PAGE EXCERPT
%%

So, well, if this person gets into power, it's going to be the end of democracy, and it's going to be the end of the world, and there'll be World War III, and we'll all be nuclear shadows on the sewage plant wall, as opposed to, well, but if you vote for me, if you vote for me, I'm going to double your income.
I'm going to give you free stuff.
I'm going to, you know, there's just bribery and threats, bribery and threats, which goes back to bad parenting.
Sorry, Jeff, go ahead.
We already know right now that this is the last election we're ever going to have in the history.
Ever, apparently.
Both parties, both candidates agree with that for different reasons, but this is the last election.
So at least we'll never have to worry about making a decision again in the future about who represents us.
So we might be better off if that was the case.
I don't know.
But people should go out and register and vote now because This is your last chance at ever voting in an election ever again in your life.
Anyone who believes that, call me and I would like to make a bet with you.
Text me, whatever, and I'd like to bet with you that there will be subsequent elections.
So I want to know how many people will back up This claim that they're making, including Elon Musk, that there won't be another election if Trump loses.
Either way, I don't care.
I just want anyone who's making a claim that After this election, there'll never be another election.
I want to do a friendly bet with you.
I don't want to do anything illegal, but a dinner or something like that.
I want to see how many people are really willing to collateralize that bet and risk something of value to them with that statement.
Well, to defend Elon, and I don't want to speak for him, of course, I think his argument is that there will be other elections, but there'll be so many people in the country that have been imported or Incentivized in through a lot of free stuff who were going to vote for the Democrats, that it's kind of like California.
Used to be Republican, now it's, you know, almost completely Democrat and will be pretty much until the end of time.
So his argument is not that there won't be any elections at all.
His argument will be that they're importing so many people who are going to vote for the Democrats that there's no functional chance for the Republicans to win in the future.
I think that's his argument.
I heard that argument that basically we're going to, that somehow all these people we know are...
Trump is talking about how well he's doing with the Hispanic community, so he seems to be doing reasonably well with all these people that supposedly only vote Democrats.
Apparently they don't only vote Democrats.
And from what I see, long-term studies show that when people, you know, that the second and third generation, they tend to represent, they tend to be not any different than any other cohort.
So it might be true of those who are coming in now might have a tendency to be more Democratic and Republican, but their kids, but that doesn't mean their kids and grandchildren will be different.
It doesn't mean that they'll have, you know, a permanent majority.
And I challenge Elon Musk's point of view that what made California a one-party state was illegal immigrants because California became a one-party state before there was a huge influx of illegal immigrants.

%%

TASKS
**1)** In the election-claims discussion, which state does the speaker say became a one-party state before a large influx of illegal immigrants?
**2)** Carry the election-claims discussion forward from its last sentence, keeping the same speaking voice.

EXTRACTED ENTRIES

%%

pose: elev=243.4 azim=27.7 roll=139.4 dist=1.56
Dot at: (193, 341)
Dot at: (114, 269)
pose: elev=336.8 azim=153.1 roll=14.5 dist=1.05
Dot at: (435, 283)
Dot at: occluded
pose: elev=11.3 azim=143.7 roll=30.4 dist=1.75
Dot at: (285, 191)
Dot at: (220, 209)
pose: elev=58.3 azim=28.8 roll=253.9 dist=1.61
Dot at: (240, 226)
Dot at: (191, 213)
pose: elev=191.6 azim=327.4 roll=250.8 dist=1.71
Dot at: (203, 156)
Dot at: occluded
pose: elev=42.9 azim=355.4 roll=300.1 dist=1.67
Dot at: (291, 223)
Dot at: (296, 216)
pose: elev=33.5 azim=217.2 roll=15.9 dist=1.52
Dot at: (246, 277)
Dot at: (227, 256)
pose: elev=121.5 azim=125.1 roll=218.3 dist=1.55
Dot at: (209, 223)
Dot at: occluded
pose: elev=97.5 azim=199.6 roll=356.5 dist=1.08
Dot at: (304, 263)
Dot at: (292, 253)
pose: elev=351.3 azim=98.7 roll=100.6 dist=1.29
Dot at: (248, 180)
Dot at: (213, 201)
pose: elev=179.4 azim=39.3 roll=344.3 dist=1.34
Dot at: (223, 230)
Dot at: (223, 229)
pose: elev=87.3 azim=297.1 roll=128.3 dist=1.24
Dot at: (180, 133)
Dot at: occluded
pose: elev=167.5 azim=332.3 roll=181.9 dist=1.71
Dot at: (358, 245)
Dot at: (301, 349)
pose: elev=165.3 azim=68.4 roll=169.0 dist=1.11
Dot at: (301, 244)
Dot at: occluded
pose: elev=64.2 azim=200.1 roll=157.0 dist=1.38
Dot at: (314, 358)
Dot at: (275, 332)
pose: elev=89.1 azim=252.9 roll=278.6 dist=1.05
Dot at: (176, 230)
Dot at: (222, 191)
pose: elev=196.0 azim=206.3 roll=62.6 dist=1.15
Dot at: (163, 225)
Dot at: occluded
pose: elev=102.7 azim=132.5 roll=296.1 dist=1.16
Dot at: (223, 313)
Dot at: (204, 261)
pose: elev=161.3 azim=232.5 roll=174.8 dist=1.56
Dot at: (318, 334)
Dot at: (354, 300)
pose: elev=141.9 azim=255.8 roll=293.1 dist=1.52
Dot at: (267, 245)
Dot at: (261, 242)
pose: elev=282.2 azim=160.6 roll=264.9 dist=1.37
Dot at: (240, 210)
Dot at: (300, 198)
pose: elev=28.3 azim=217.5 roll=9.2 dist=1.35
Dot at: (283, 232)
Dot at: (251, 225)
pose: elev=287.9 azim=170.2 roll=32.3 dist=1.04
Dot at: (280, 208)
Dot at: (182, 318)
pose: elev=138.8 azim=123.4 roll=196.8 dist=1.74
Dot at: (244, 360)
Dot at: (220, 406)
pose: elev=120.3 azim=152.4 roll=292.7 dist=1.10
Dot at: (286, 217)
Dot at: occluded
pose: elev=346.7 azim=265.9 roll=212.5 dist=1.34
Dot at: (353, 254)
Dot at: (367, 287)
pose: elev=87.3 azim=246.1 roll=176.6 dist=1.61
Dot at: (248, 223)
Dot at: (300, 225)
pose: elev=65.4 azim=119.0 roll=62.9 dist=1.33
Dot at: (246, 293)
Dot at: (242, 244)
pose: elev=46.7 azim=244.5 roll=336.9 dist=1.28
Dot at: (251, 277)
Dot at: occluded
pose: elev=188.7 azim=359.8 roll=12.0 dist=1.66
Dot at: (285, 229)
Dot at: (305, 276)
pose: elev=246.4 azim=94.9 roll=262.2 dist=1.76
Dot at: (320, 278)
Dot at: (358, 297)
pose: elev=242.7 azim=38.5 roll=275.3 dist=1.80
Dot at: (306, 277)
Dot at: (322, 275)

%%

ANSWER LIST
**1)** California.

**2)**
So it's just...
Well, no, but there was the amnesty...
It's a factually incorrect statement.
But there was the amnesty under Reagan.
And illegal immigrants, you know, don't vote.
You know, and that is a myth, you know, and I guess he thinks that they'll all be made legal.
But, you know, to be made legal, there needs to be, you know, the president cannot legalize illegal immigrants.
So it has to be an act of Congress.
You know, to do that, and I have not seen there to be that type of majority that the public will find accepting the fact that we're going to take 20 million people who came here illegally and we're going to all in one year make them all citizens.
You know, I doubt that that will be something that Kamala will be able to implement on her own.
And we should have better trust for the American people.
I mean, so Elon Musk's statement basically says we don't trust the American people at all.
So we got to trust an authoritarian leader, you know, rather than the American people, and that the American people are that stupid that basically, you know, all these policies will be implemented and Congress will bless all these policies and the people who do that, you know, will end up getting reelected over and over again.
I'm very skeptical of that.
Skeptical.
Ultimately, people vote their wallet.
People are not that.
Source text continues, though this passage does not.